▼

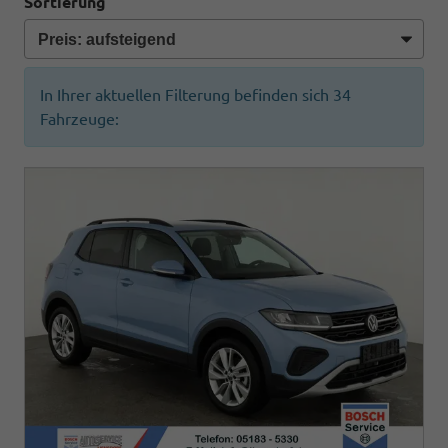
Sortierung
In Ihrer aktuellen Filterung befinden sich
34
Fahrzeuge:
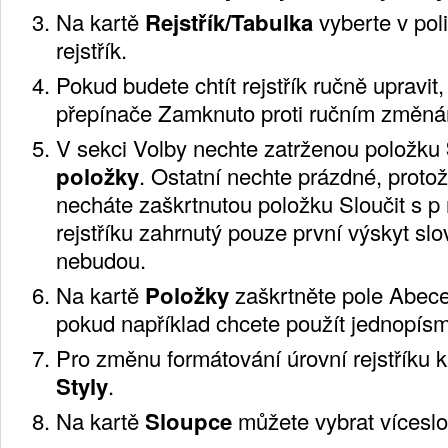
Na kartě
Rejstřík/Tabulka
vyberte v p
ol
rejstřík.
Pokud budete chtít rejstřík ručně upravit,
přepínače Zamknuto proti ručním změn
V sekci Volby nechte zatrženou položku
položky
. Ostatní nechte prázdné, proto
necháte zaškrtnutou položku Sloučit s p
rejstříku zahrnutý pouze první výskyt slov
nebudou.
Na kartě
Položky
zaškrtněte pole
Abece
pokud například chcete použít jednopís
Pro změnu formátování úrovní rejstříku k
Styly
.
Na kartě
Sloupce
můžete vybrat víceslo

▲

Take the word "nechte" and find each line of the material that contains it. Copy those lines.

RESULT FOR THIS EXERCISE ::
V sekci Volby nechte zatrženou položku
. Ostatní nechte prázdné, proto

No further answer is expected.